1.2 Data Storage

Representing Text

Character Sets

Computers cannot store letters directly; they assign a unique binary number to every character. This collection of characters is called a Character Set.

  • ASCII: Uses 7 bits (128 characters) or 8 bits (Extended). Limited to English and basic symbols.
  • Unicode: Uses up to 32 bits. It covers all world languages, emojis, and symbols. It is backward compatible with ASCII.
Concept Diagram
Figure 1.2.1: Representing Text

Digital Images

Pixels and Resolution

A digital image is made of tiny dots called Pixels (Picture Elements).

  • Resolution: The number of pixels in the width and height of an image (e.g., 1920x1080).
  • Color Depth: The number of bits used to represent each color. 8-bit depth allows for 256 colors ($2^8$).

File Size = Resolution (W x H) x Color Depth

Concept Diagram
Figure 1.2.2: Digital Images

Digital Sound

Sampling

To store sound, an ADC (Analogue to Digital Converter) takes "snapshots" of the sound wave at set intervals.

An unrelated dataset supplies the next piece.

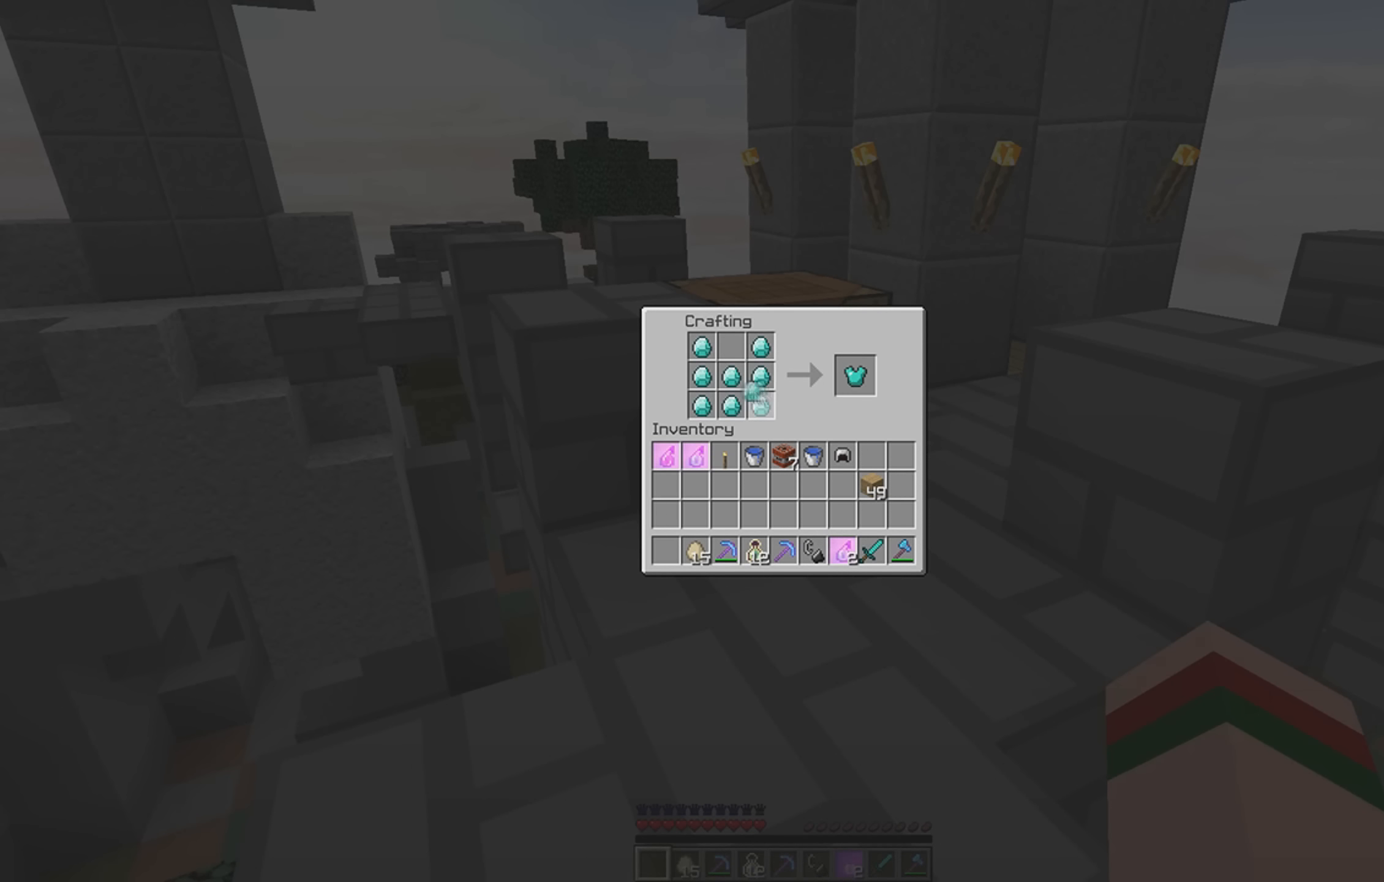
{"keys": [], "events": []}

This is Sampling.

  • Sample Rate: Number of samples taken per second (Measured in Hz).
  • Sample Resolution: Number of bits per sample (also called bit depth).

File Size = Sample Rate x Resolution x Duration

Concept Diagram
Figure 1.2.3: Digital Sound

Data Compression

Lossy vs Lossless

Compression reduces file size for faster transmission and less storage space.

LossyLossless
Removes non-essential data permanently.Reduces size without losing any original data.
Used for: JPG, MP3, MP4.Used for: PNG, ZIP, Executable files.